*Document text:*
A Wild Scheme

The first inkling that Lafayette wished to take action in the cause for the emancipation of slaves appears in a remarkable letter from Lafayette to George Washington, written from Cádiz, February 5, 1783.  This letter was written to inform Washington of the signing of the general treaty of peace between England and the United States, January 20, 1783, thus ending the Revolutionary War.  It is a lengthy letter of celebration, but contains a startling paragraph requesting Washington’s collaboration in an experiment to emancipate slaves and use them instead as tenant farmers.  As radical as the suggestion may have been, it is not surprising that it was Washington’s aid that Lafayette hoped to enlist.  The two men were extremely close friends, in fact, their relationship was more like that of father and son.  And Lafayette knew how influential such an action by Washington could prove.  Although Washington responds cordially to Lafayette on this occasion, as well as later when he learns that Lafayette has actually begun the experiment, he never takes such action during his lifetime.  Upon his death, however, in 1799, his slaves were freed by a provision in his will.

g.washingonGeorge Washington

Lafayette to Washington, Cádiz, February 5, 1783

Now, my dear General, that you are going to enjoy some ease and quiet, permit me to propose a plan to you which might become greatly beneficial to the Black Part of Mankind.  Let us unite in purchasing a small estate where we may try the experiment to free the Negroes, and use them only as tenants—such an example as yours might render it a general practice, and if we succeed in America, I will cheerfully devote a part of my time to render the method fashionable in the West Indies.  If it be a wild scheme, I had rather be mad that way, than to be thought wise on the other tack.

*Problem description:*
Decide whether each statement agrees with the Lafayette text above. Answer yes or no for each, quoting the text's deciding words.
1. Lafayette wrote his letter to Washington from Cádiz.
2. Washington freed his slaves while he was still alive.
3. Lafayette suggested that the freed people work as tenants.

*Extracted information:*
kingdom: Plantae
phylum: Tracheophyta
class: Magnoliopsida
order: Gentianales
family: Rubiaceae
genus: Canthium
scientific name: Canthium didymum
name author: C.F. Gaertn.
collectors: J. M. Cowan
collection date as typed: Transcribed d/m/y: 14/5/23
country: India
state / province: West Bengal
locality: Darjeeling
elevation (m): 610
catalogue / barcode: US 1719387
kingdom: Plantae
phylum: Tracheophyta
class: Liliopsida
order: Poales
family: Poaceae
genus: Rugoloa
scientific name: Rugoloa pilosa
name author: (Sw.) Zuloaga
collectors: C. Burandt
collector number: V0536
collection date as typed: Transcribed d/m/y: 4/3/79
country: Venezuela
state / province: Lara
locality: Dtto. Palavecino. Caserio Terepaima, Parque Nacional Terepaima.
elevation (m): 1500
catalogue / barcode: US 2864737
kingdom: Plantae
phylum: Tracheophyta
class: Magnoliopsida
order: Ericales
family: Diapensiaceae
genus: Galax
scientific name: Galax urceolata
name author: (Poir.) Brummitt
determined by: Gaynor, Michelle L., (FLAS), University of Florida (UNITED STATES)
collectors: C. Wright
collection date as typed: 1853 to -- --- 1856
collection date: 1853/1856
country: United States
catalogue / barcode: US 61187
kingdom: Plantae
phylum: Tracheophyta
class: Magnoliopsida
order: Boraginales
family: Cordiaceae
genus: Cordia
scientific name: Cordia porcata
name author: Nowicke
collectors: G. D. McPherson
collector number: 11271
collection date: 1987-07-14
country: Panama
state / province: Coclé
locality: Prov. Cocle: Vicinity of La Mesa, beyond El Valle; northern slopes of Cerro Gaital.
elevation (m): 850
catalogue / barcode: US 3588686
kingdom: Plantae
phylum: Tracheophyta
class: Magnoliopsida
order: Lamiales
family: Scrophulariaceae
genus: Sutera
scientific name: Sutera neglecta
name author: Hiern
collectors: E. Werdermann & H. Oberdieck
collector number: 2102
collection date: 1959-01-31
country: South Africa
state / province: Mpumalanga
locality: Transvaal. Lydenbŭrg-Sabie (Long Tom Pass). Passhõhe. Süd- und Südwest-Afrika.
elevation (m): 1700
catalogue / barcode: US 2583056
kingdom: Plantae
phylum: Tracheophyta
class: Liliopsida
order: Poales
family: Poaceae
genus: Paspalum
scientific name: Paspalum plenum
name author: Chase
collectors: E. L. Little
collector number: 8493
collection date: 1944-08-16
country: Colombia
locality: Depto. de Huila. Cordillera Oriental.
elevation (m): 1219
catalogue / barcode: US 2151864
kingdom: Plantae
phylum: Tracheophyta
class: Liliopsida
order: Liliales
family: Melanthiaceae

*Final answer:*
1. Yes: "written from Cádiz, February 5, 1783"
2. No: "he never takes such action during his lifetime"
3. Yes: "use them instead as tenant farmers"